The spectre of inflation appears to be returning to the pub sector, with rising electricity prices and soaring rates hitting profits across Young & Co's managed pub estate.
Total group revenue rose 1.5 per cent to £67.2m in the six months to September 26, 2009, with adjusted pre-tax profits up 3.7 per cent at £12.3m. Adjusted earninsg per share rose 2.2 per cent, and the group proposed an interim dividend of 6.24p a share, up nearly two per cent.
The South London-based pubco said its managed pub arm, which accounts for 89 per cent of the group's total revenues, saw revenues up nearly two per cent, but despite maintaining a premium pricing policy across the business profits were dented by rising costs, notably electricity and rates, the group said. Operating profits were 0.8 per cent ahead, or £14.8m.
Chief executive Stephen Goodyear said the inflationary blip related to the first half and he expected costs to come down in the second six months of the financial year.
Young's said that managed pub wet sales performed well, up 2.3 per cent in total, flat on a like-for-like basis, while food revenue rose 3.1 per cent in total, but slipped 0.6 per cent on a like-for-like basis.
Food margins were up 2.9 percentage points, thanks to better buying power.

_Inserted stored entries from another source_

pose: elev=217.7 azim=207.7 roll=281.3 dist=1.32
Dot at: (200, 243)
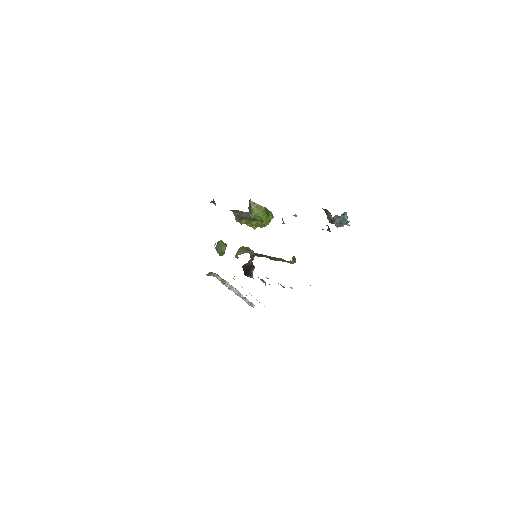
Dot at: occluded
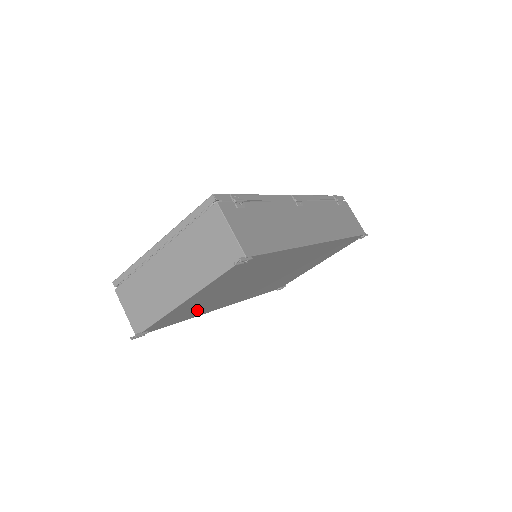
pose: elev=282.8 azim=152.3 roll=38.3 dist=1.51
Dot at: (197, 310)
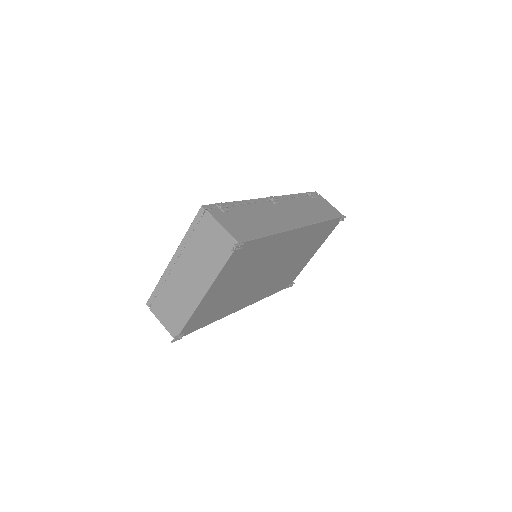
Dot at: (219, 310)
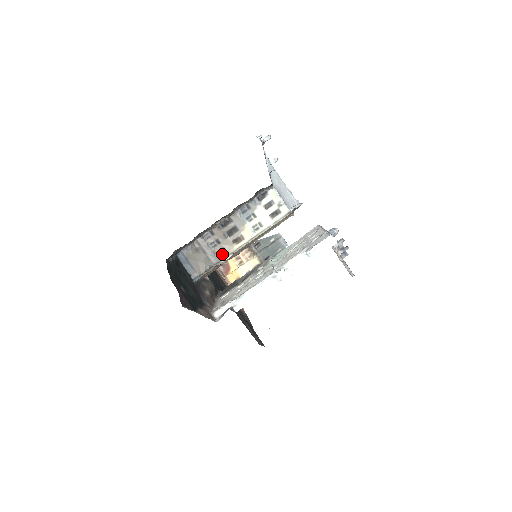
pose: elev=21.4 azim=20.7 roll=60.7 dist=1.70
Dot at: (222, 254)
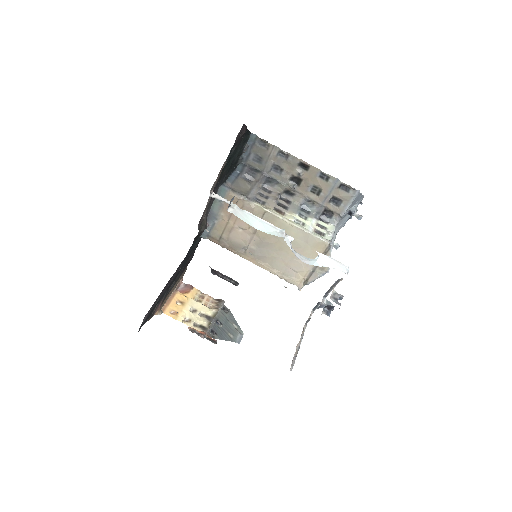
Dot at: (259, 202)
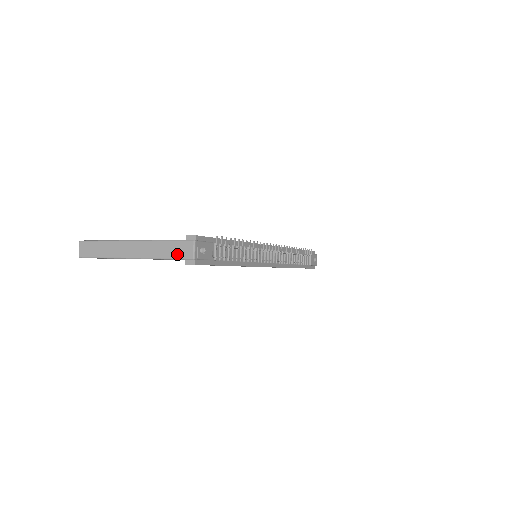
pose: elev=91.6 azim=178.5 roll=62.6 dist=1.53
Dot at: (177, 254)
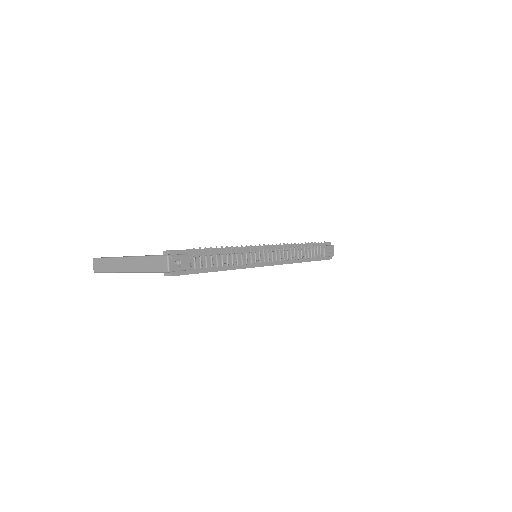
Dot at: (157, 268)
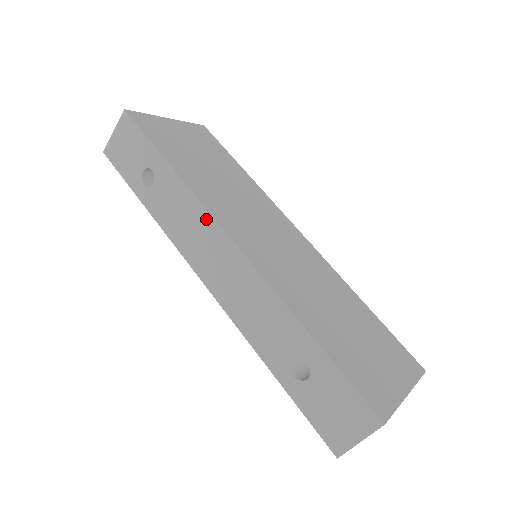
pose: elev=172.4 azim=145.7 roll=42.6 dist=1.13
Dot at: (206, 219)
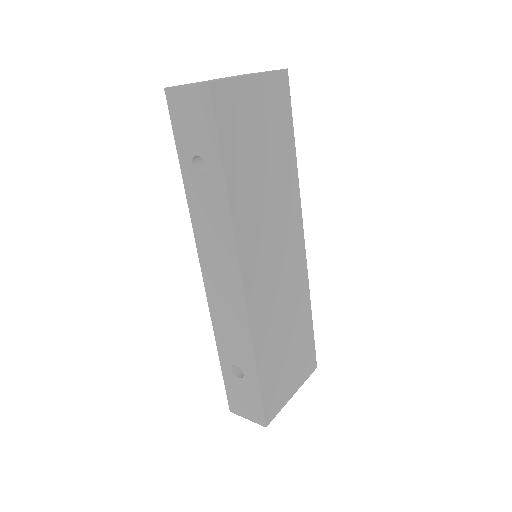
Dot at: (231, 249)
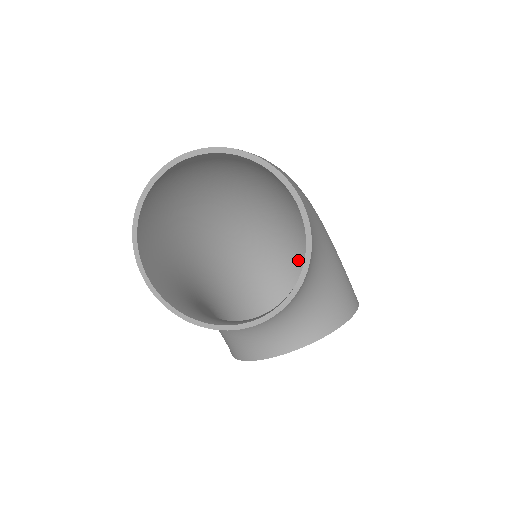
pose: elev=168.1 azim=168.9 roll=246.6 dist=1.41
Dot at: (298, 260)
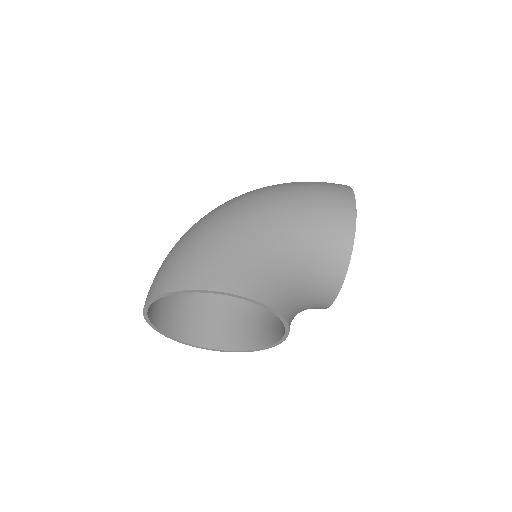
Dot at: occluded
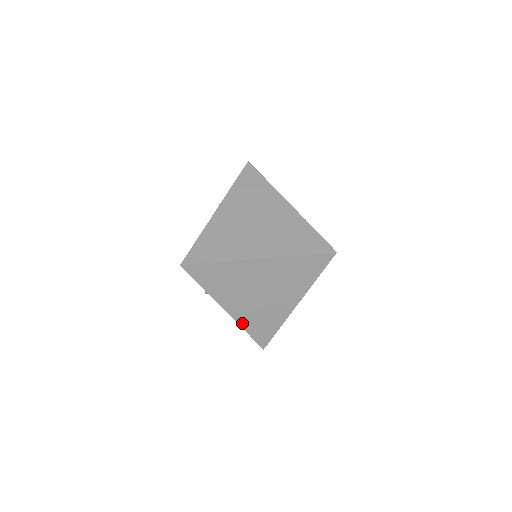
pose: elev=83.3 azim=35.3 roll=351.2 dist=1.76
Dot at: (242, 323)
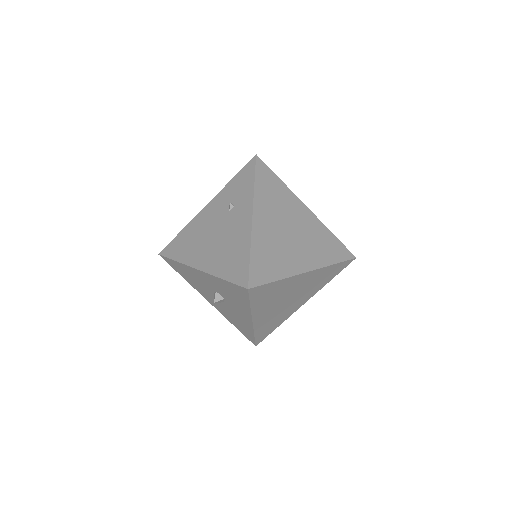
Dot at: (257, 329)
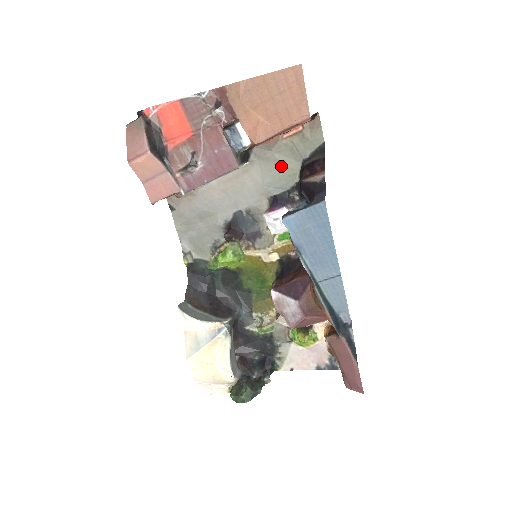
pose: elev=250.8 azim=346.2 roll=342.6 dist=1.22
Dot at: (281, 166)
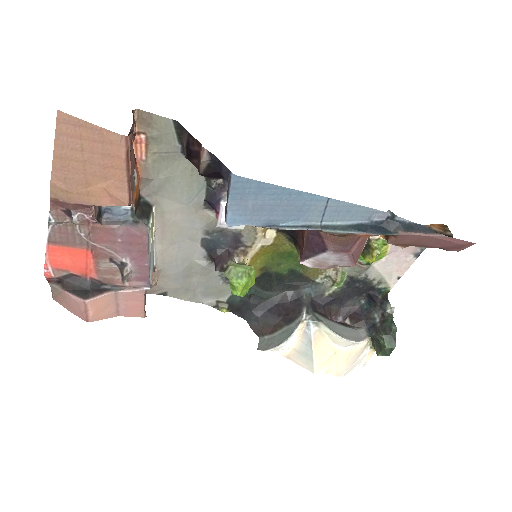
Dot at: (175, 178)
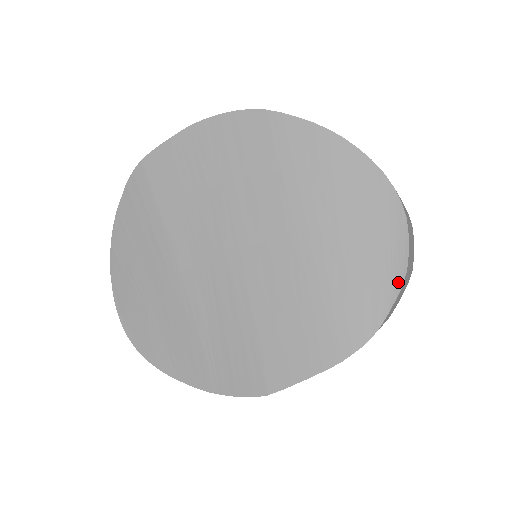
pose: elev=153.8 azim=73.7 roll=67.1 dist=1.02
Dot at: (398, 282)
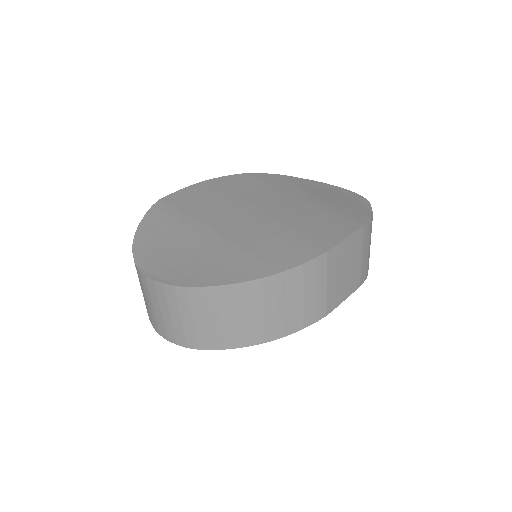
Dot at: (366, 203)
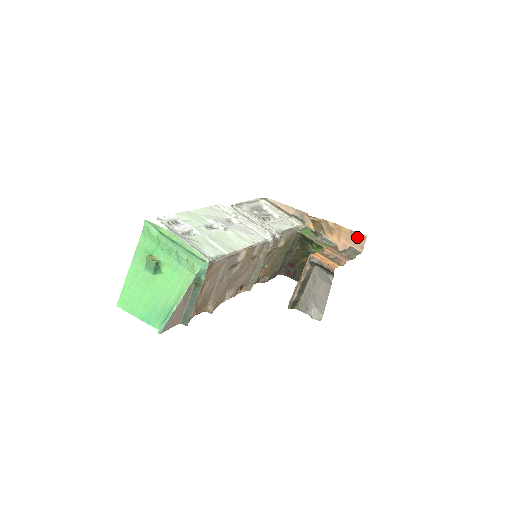
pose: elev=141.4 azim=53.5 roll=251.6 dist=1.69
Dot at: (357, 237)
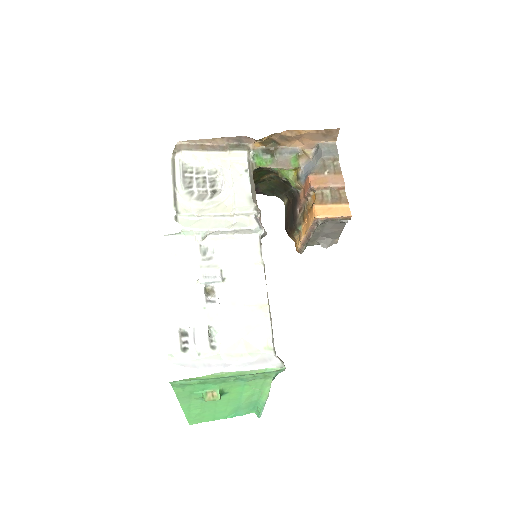
Dot at: (326, 133)
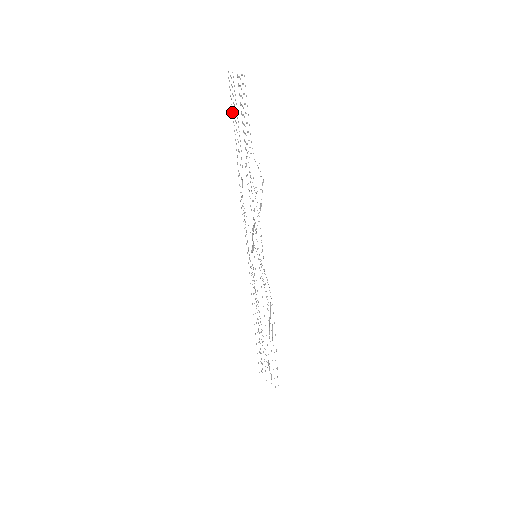
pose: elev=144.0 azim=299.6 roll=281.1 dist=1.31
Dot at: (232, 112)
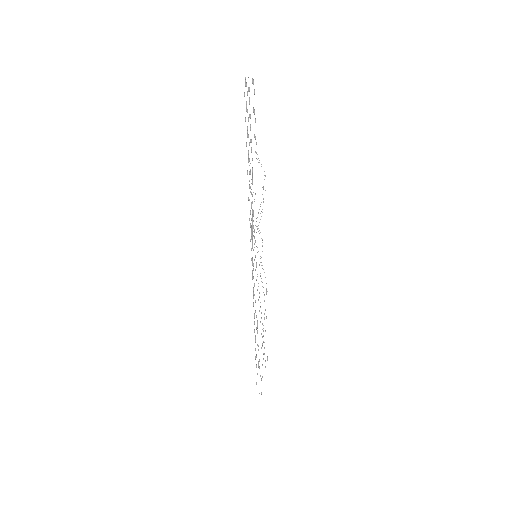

Young's' tenanted pub business, which accounts for 11 per cent of total turnover, saw tenanted volume and revenue was down 1.8 per cent and 0.5 per cent respectively, the overall tenanted division's operating profit being down 4.6 per cent at £2.8m.
This was in part due to a pub being transferred to the managed division and one being temporarily closed to make way for railway works in the Borough Market area of London.
Young's said its 40 per cent share in brewing partnership Wells & Youngs added £1.8m to its adjusted profits.
Goodyear said the group's net debt was down slightly at £64.9m.
"With gearing at 39.3 per cent, we have avoided the over-leverage that has blighted some operators in the pub sector," he added.
Young's would meanwhile "remain alert" to acquisition opportunities, he said.
While trading would remain "challenging", Goodyear said the first seven weeks of the second half saw total managed house sales up 0.8 per cent and 0.9 per cent on a like-for-like basis.